Sunday, July 17, 2011

Music Review:Cryptopsy None So Vile



Ah yes, Cryptopsy from Montreal. I’m not sure I would put them on the same pedestal I would other French Canadian metal bands, but they are good. They have some serious competition up there in Canada because the original Voivod line-up was one of the best bands of all time, and Akitsa are a fairly incredible band.
This album was made in the 1994, the second album by Cryptopsy. I don’t strongly associate the 90’s with metal. Cobain killed himself in 1994, metal was mostly out of the spotlight. Some bands that had sold very well held on to their U.S. audiences. The thing with the black metals buring down the churches was during the early-mid 90’s but that wasn’t getting that much press in the United States that I can recall.

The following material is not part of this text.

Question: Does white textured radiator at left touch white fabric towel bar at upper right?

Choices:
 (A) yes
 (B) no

Nine Inch Nails was a bigger deal where I was. I hadn’t heard of Cryptopsy until years later when I went to Montreal and saw that there was a whole big metal thing up there, I think that was when I heard about Cryptopsy for the first time. That was 2002. None So Vile is an album I like but is not an album I grew up with or new of when it was released.
Don’t pay money for this album. It is all available on YouTube. I wrote the same thing earlier today about Switchblade Symphony’s album Serpentine Gallery. Relative to the scrap of dung that is produced and labeled rock and roll and released to the public for consumption, those are two of the best albums ever made. Still, there is nothing about them so urgent that you need to even download them unto your own computer. There is something to be said for listening to the tracks on an album in the order that they were originally intended to be heard. The track listing is on Wikipedia.
Anyway, to describe accurately Cryptopsy. They are a hard, nasty death metal band from Quebec. At this point in the bands career they had a lunatic lead singer named Lord Worm who barely sounds human. The general consenus I’ve heard from metal people is that the better Cryptopsy albums have Lord Worm in them. Cryptopsy obviously had a lot going on in terms of technical skill evident in their ability to pound their instruments into submission at rapid speeds. The drummer in particular was a beast on this one. That and Lord Worm’s inhuman sounding vocals are the high points of the album. The weakness of the album is that individual songs would be difficult to discern from other songs. An exception to this would be the song “Phobophile”. because it features a very delicate piano opening.
I can’t say anything about the lyrical content because, of course I can’t make out the lyrics. Lord Worm would switch over from inhuman growling to high pitch screams with nothing resembling the human voice in-between. I am, however, very impressed that the final song on the album was entitled “Orgiastic Disembowelment”.